Excerpted records.
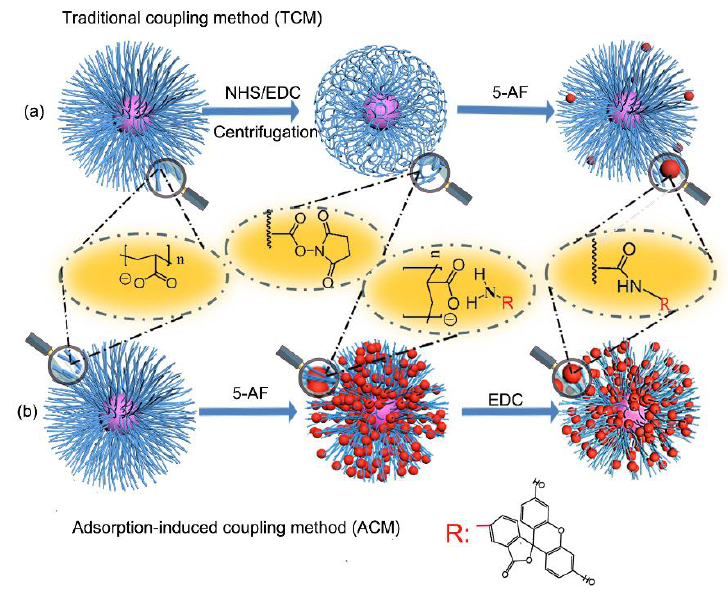
Figure 2. ( a ) The fluorescence intensity of HFNs by different coupling methods in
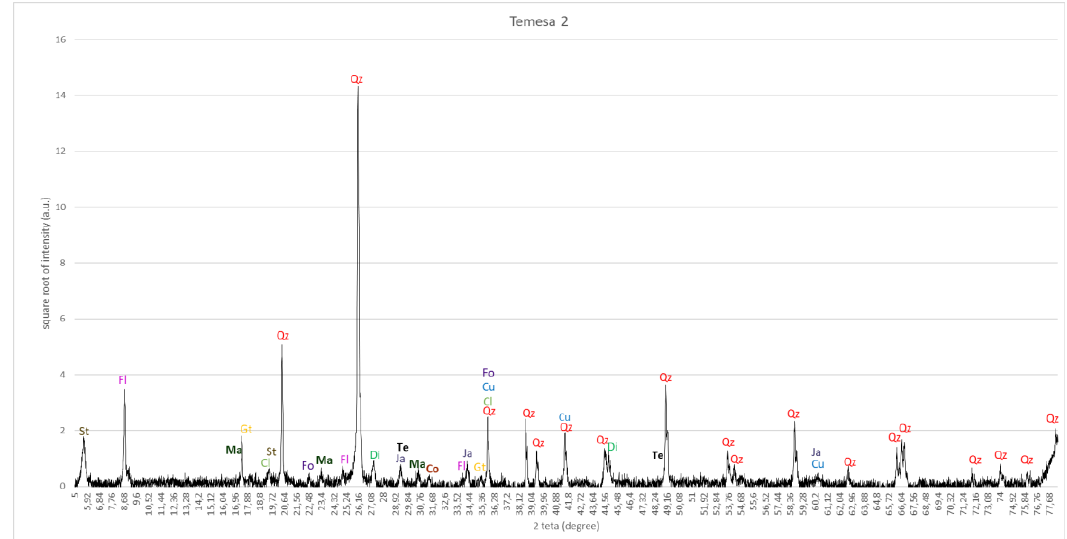
Figure 6. Temesa 2: XRD pattern. Abbreviations: St — stevensite, Fl — phlogopite, Gt — goethite, Cl — chloritoid, Qz — quartz, Di — digenite, Ma — malachite, Cu — cuprite, Fo — fosterite, Te — tetraedrite, Ja — jacobsite, Co — covellite. Square-root intensity scale.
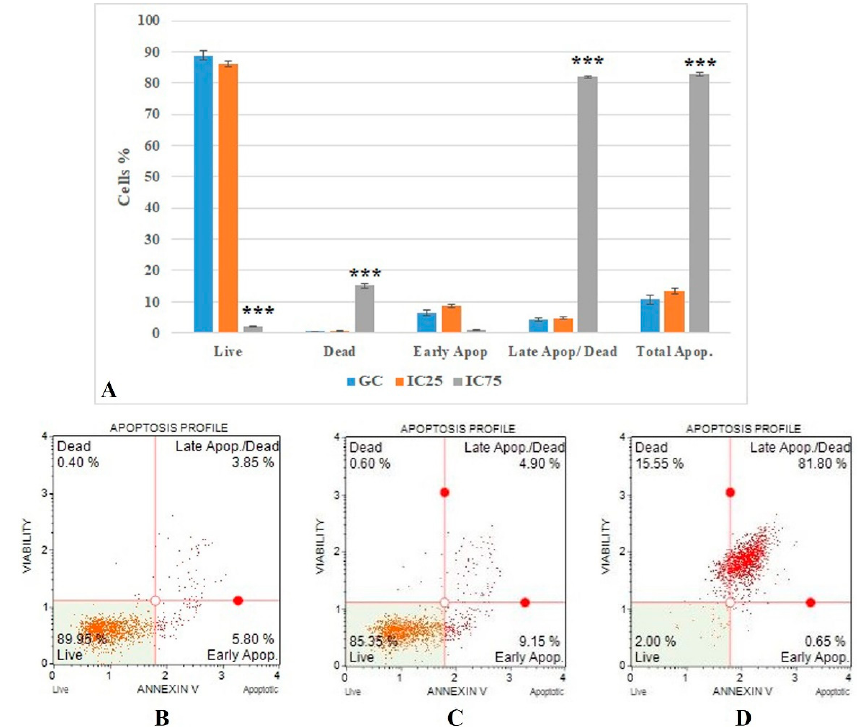
Figure 5. ( A ) Results of cell death mode from Annexin V analysis. GC: growth control; Apop: apoptotic. Data represent the average value of three independent Annexin V analyses. Error bars: the standard deviation of the mean. Asterisk: significantly different from the control (***: p < 0.001). ( B – D ): Sample plots to Annexin V analysis from Muse Cell Analyzer. ( B ) Growth control; ( C ) IC25; ( D ) IC75. The flow cytometric multicaspase results (Figure 6) show the caspase + dead cells value. It was 3.366 ± 0.284 in the growth control group and increased significantly ( p < 0.001) in the Fe ‐ Ni ANPs IC75 concentration (89.483 ± 1.061).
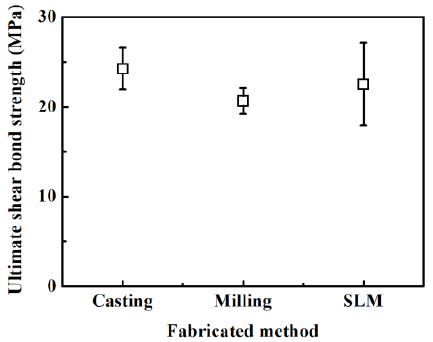
Figure 4. Shear bond strength values following different manufacturing techniques.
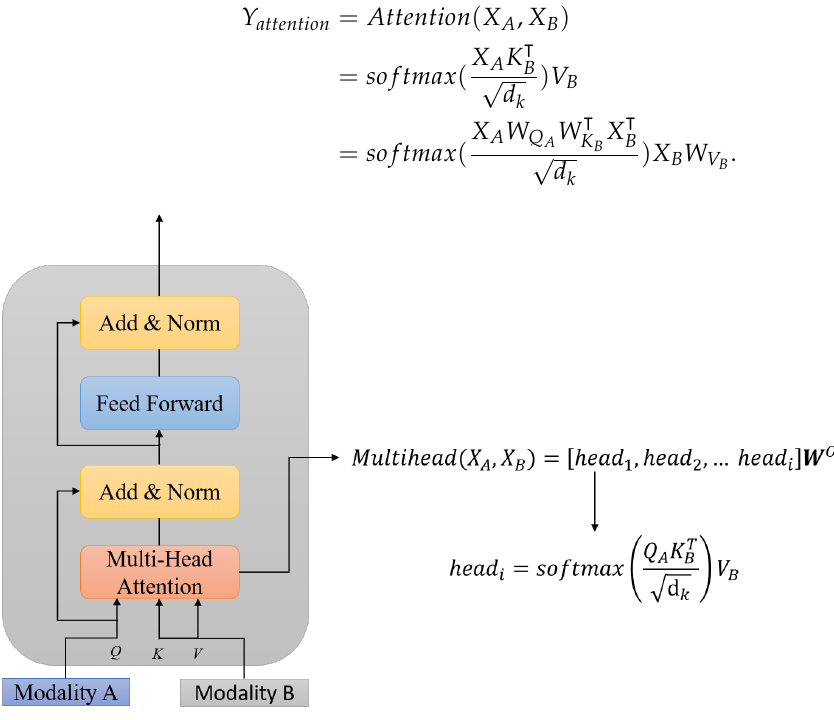
Figure 5. The architecture of the crossmodal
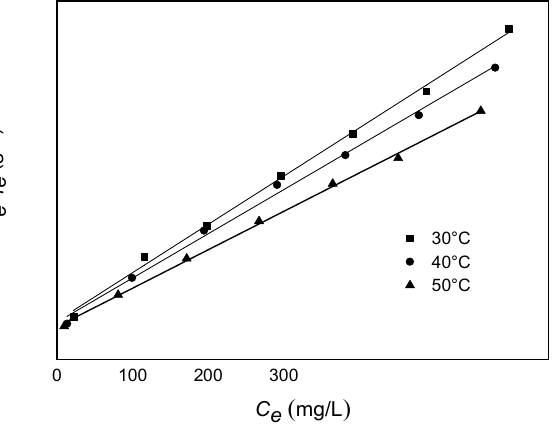
Figure 1. Langmuir isotherms for adsorption of MB onto CnSAC .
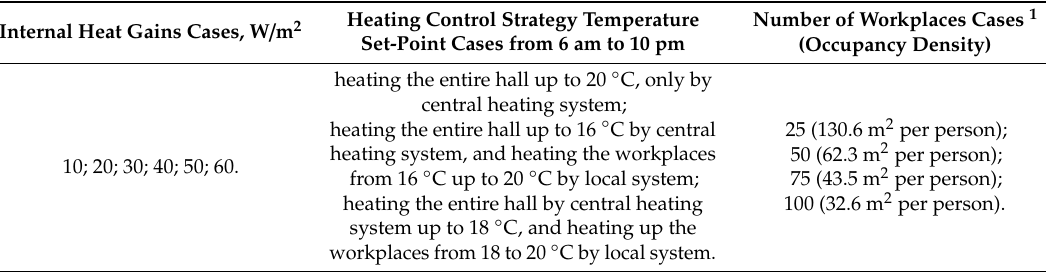
Table 2. Analyzed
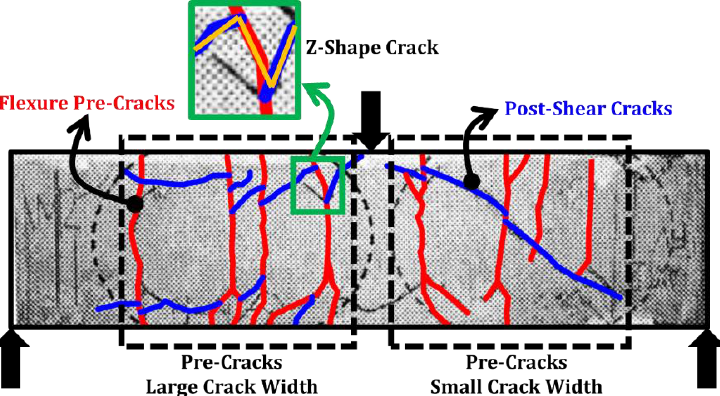
Figure 13. Pre-cracks stopping mechanism for RC beams.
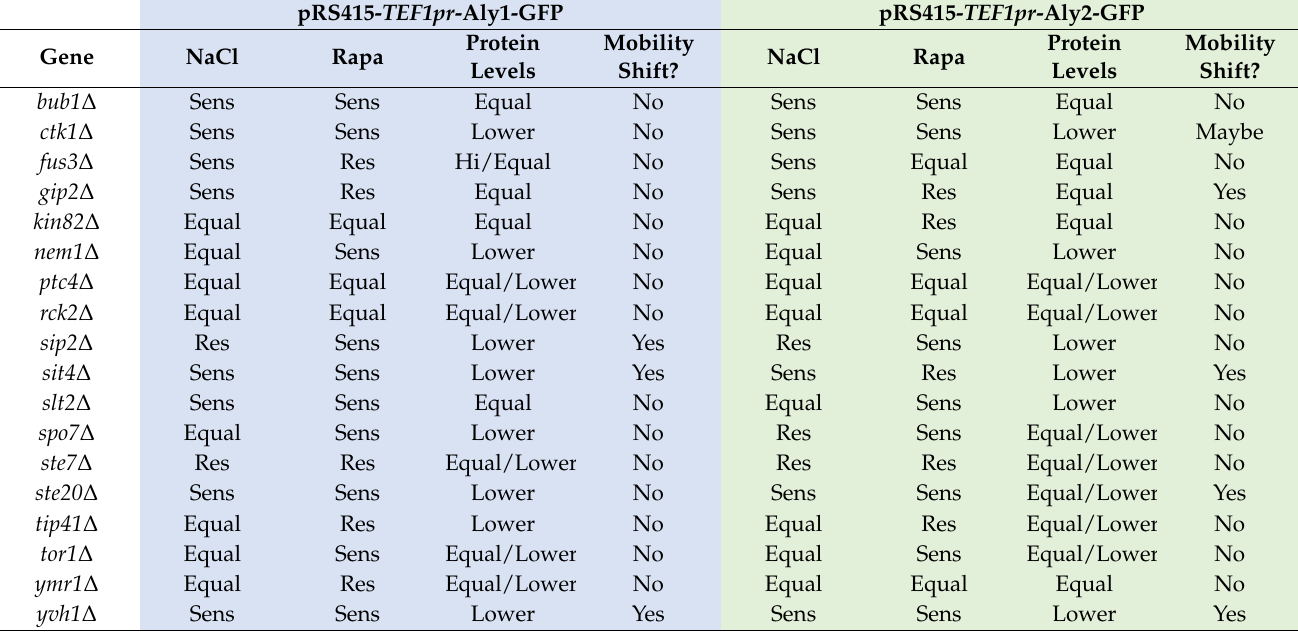
Table 1. Summary of screening 18 gene deletion candidates from KinDel library with over-expression of Aly1 or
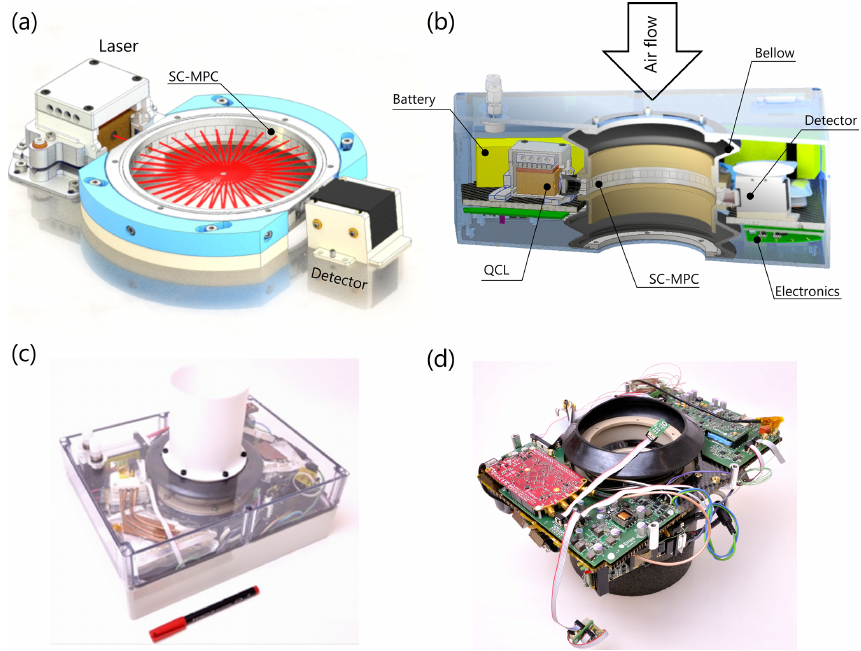
Figure 3. (a) Highly compact optical layout using the segmented circular MPC (SC-MPC), which enables the mounting of laser and detector very close to its coupling apertures. The beam reflection pattern is schematically depicted by the red trace. (b) Virtual cut showing the integration of our optical concept within the fully assembled spectrometer in open-path configuration. (c) Photo of the fully assembled spectrometer without insulation. (d) Photo of the driving and data acquisition electronics mounted below the optical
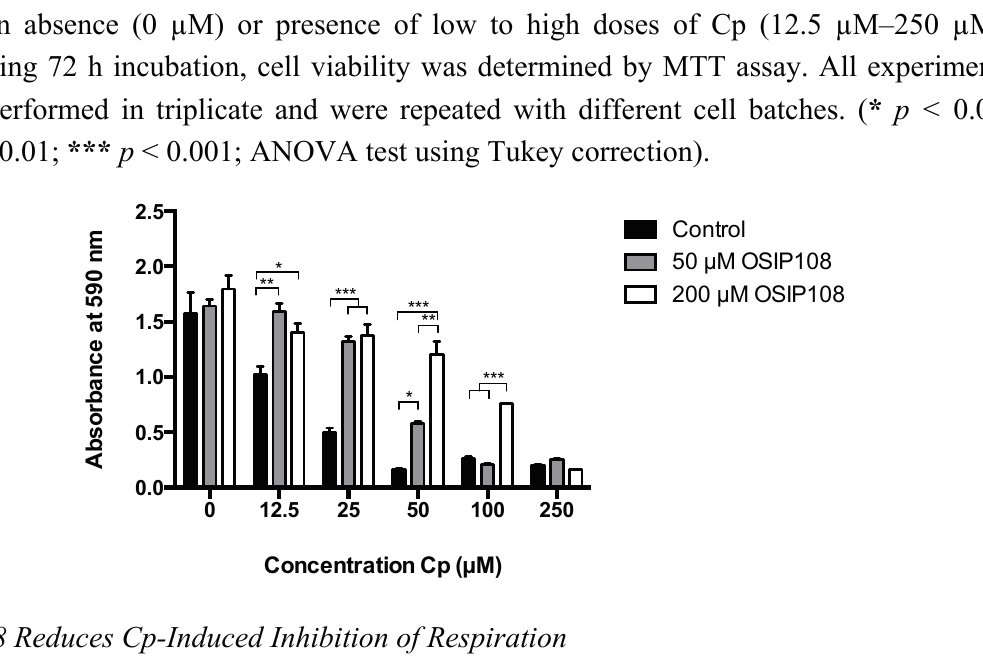
Figure 1. OSIP108 increases tolerance of HepG2 cells to Cp. HepG2 cells were incubated with control (1% DMSO, black bars) or OSIP108 (50 µM, grey bars or 200 µM, white bars) in absence (0 µM) or presence of low to high doses of Cp (12.5 µM–250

What to do. Reproduce, word for word, every line from the start of the records down to and including the line with "Table 2. Analyzed"; skip the pictures.

Answer to this exercise.
Figure 2. ( a ) The fluorescence intensity of HFNs by different coupling methods in
Figure 6. Temesa 2: XRD pattern. Abbreviations: St — stevensite, Fl — phlogopite, Gt — goethite, Cl — chloritoid, Qz — quartz, Di — digenite, Ma — malachite, Cu — cuprite, Fo — fosterite, Te — tetraedrite, Ja — jacobsite, Co — covellite. Square-root intensity scale.
Figure 5. ( A ) Results of cell death mode from Annexin V analysis. GC: growth control; Apop: apoptotic. Data represent the average value of three independent Annexin V analyses. Error bars: the standard deviation of the mean. Asterisk: significantly different from the control (***: p < 0.001). ( B – D ): Sample plots to Annexin V analysis from Muse Cell Analyzer. ( B ) Growth control; ( C ) IC25; ( D ) IC75. The flow cytometric multicaspase results (Figure 6) show the caspase + dead cells value. It was 3.366 ± 0.284 in the growth control group and increased significantly ( p < 0.001) in the Fe ‐ Ni ANPs IC75 concentration (89.483 ± 1.061).
Figure 4. Shear bond strength values following different manufacturing techniques.
Figure 5. The architecture of the crossmodal
Figure 1. Langmuir isotherms for adsorption of MB onto CnSAC .
Table 2. Analyzed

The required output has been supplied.